- Document text:
4.3. Total Proanthocyanidin (PAC) Analysis

4.3.1. p-Dimethylaminocinnamaldehyde (DMACA) Method

The same materials used for polyphenol analysis were used for the analysis of total PAC content. The DMACA method [23] was used for total PAC content. Briefly, 0.025 g of freeze-dried sample was dissolved in 5 mL of milli-Q water. After heating at 95 °C for 15 min, the solution was incubated in cold water for 5 min and then filtered through a disposable syringe and a filter (0.22 µm). The samples and standard solutions were diluted appropriately in a microplate, mixed with 0.1% DMACA (FUJIFILM Wako Pure Chemical Corp., Osaka, Japan), and allowed to stand for 20 min, after which the absorbance at 640 nm was measured using a microplate reader (Bio Tek Epoch 2, Agilent, CA, USA). 1N HCl in methanol was used as a blank. Catechin (Funakoshi Co., Ltd.) was dissolved in methanol and used as the standard solution. For each treatment, three biological replicates were performed.

4.3.2. Butanol/HCl Method

The butanol/HCl method [32] was also used to determine total PAC content. The solution was extracted using the same procedures as for the DMACA method. After 100 μL of extraction solution or standard solution was diluted with butanol, it was mixed with 25 μL of 2% (w/v) NH4Fe(SO4)2·12H2O (in 2MHCl) and 875 μL of butanol-conc. HCl (95:5). A portion of the mixture was placed in a screw-capped test tube and the remainder was used as a blank. The mixture was heated at 105 °C for 30 min, with stirring every 10 min, and then cooled in cold water for 15 min, after which the absorbance at 550 nm was measured. Procyanidin B2 (FUJIFILM Wako Pure Chemical Corp., Osaka, Japan) was dissolved in methanol and used as the standard solution. For each treatment, three biological replicates were performed.

(Camera pose estimation data)
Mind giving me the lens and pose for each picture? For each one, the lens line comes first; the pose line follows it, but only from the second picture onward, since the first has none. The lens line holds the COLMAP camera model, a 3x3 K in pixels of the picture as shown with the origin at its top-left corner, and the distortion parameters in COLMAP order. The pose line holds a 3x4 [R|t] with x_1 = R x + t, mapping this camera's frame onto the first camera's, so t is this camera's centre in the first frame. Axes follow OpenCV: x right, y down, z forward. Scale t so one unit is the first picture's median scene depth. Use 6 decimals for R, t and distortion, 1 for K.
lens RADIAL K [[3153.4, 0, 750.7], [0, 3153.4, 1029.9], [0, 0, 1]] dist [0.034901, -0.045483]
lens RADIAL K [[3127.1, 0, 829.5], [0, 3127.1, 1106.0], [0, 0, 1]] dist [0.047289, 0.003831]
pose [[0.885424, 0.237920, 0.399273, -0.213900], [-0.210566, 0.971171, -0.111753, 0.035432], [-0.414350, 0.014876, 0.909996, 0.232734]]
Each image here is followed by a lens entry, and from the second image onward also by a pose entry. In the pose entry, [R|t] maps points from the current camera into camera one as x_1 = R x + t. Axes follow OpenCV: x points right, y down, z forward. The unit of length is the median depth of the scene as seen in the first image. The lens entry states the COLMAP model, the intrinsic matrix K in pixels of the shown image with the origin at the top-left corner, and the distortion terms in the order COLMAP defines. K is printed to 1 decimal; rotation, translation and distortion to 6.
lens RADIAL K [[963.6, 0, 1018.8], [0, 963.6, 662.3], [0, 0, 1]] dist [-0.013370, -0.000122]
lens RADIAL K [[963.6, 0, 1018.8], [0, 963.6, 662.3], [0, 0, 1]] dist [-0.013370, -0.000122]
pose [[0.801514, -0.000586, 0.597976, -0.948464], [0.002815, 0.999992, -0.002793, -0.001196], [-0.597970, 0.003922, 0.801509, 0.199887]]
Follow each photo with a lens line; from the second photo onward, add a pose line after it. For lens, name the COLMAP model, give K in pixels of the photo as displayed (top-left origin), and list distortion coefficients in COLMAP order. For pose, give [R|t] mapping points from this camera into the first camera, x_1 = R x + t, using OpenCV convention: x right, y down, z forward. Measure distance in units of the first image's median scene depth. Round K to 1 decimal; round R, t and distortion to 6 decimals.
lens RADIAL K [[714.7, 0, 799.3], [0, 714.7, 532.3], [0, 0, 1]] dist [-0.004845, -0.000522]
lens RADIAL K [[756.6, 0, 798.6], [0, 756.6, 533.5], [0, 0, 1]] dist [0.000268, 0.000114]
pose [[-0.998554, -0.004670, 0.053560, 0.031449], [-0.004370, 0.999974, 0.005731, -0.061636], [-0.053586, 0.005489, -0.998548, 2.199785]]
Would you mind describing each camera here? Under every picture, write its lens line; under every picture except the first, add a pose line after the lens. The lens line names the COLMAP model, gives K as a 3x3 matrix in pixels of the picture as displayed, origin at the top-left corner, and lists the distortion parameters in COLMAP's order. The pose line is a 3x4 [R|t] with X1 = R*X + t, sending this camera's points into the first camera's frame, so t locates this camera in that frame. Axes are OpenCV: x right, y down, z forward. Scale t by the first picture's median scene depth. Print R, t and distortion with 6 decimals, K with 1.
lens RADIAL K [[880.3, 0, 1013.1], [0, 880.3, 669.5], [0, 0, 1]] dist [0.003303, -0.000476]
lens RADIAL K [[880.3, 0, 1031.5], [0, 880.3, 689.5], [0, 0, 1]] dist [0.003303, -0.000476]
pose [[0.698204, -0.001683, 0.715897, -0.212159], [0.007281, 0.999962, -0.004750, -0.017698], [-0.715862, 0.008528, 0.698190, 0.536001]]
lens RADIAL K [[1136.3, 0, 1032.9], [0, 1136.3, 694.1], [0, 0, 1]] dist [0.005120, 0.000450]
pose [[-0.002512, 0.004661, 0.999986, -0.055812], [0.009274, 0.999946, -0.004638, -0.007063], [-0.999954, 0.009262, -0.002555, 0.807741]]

- Problem details: In the proanthocyanidin analysis text, at what wavelength was absorbance measured in the butanol/HCl method?

- Answer box: 550 nm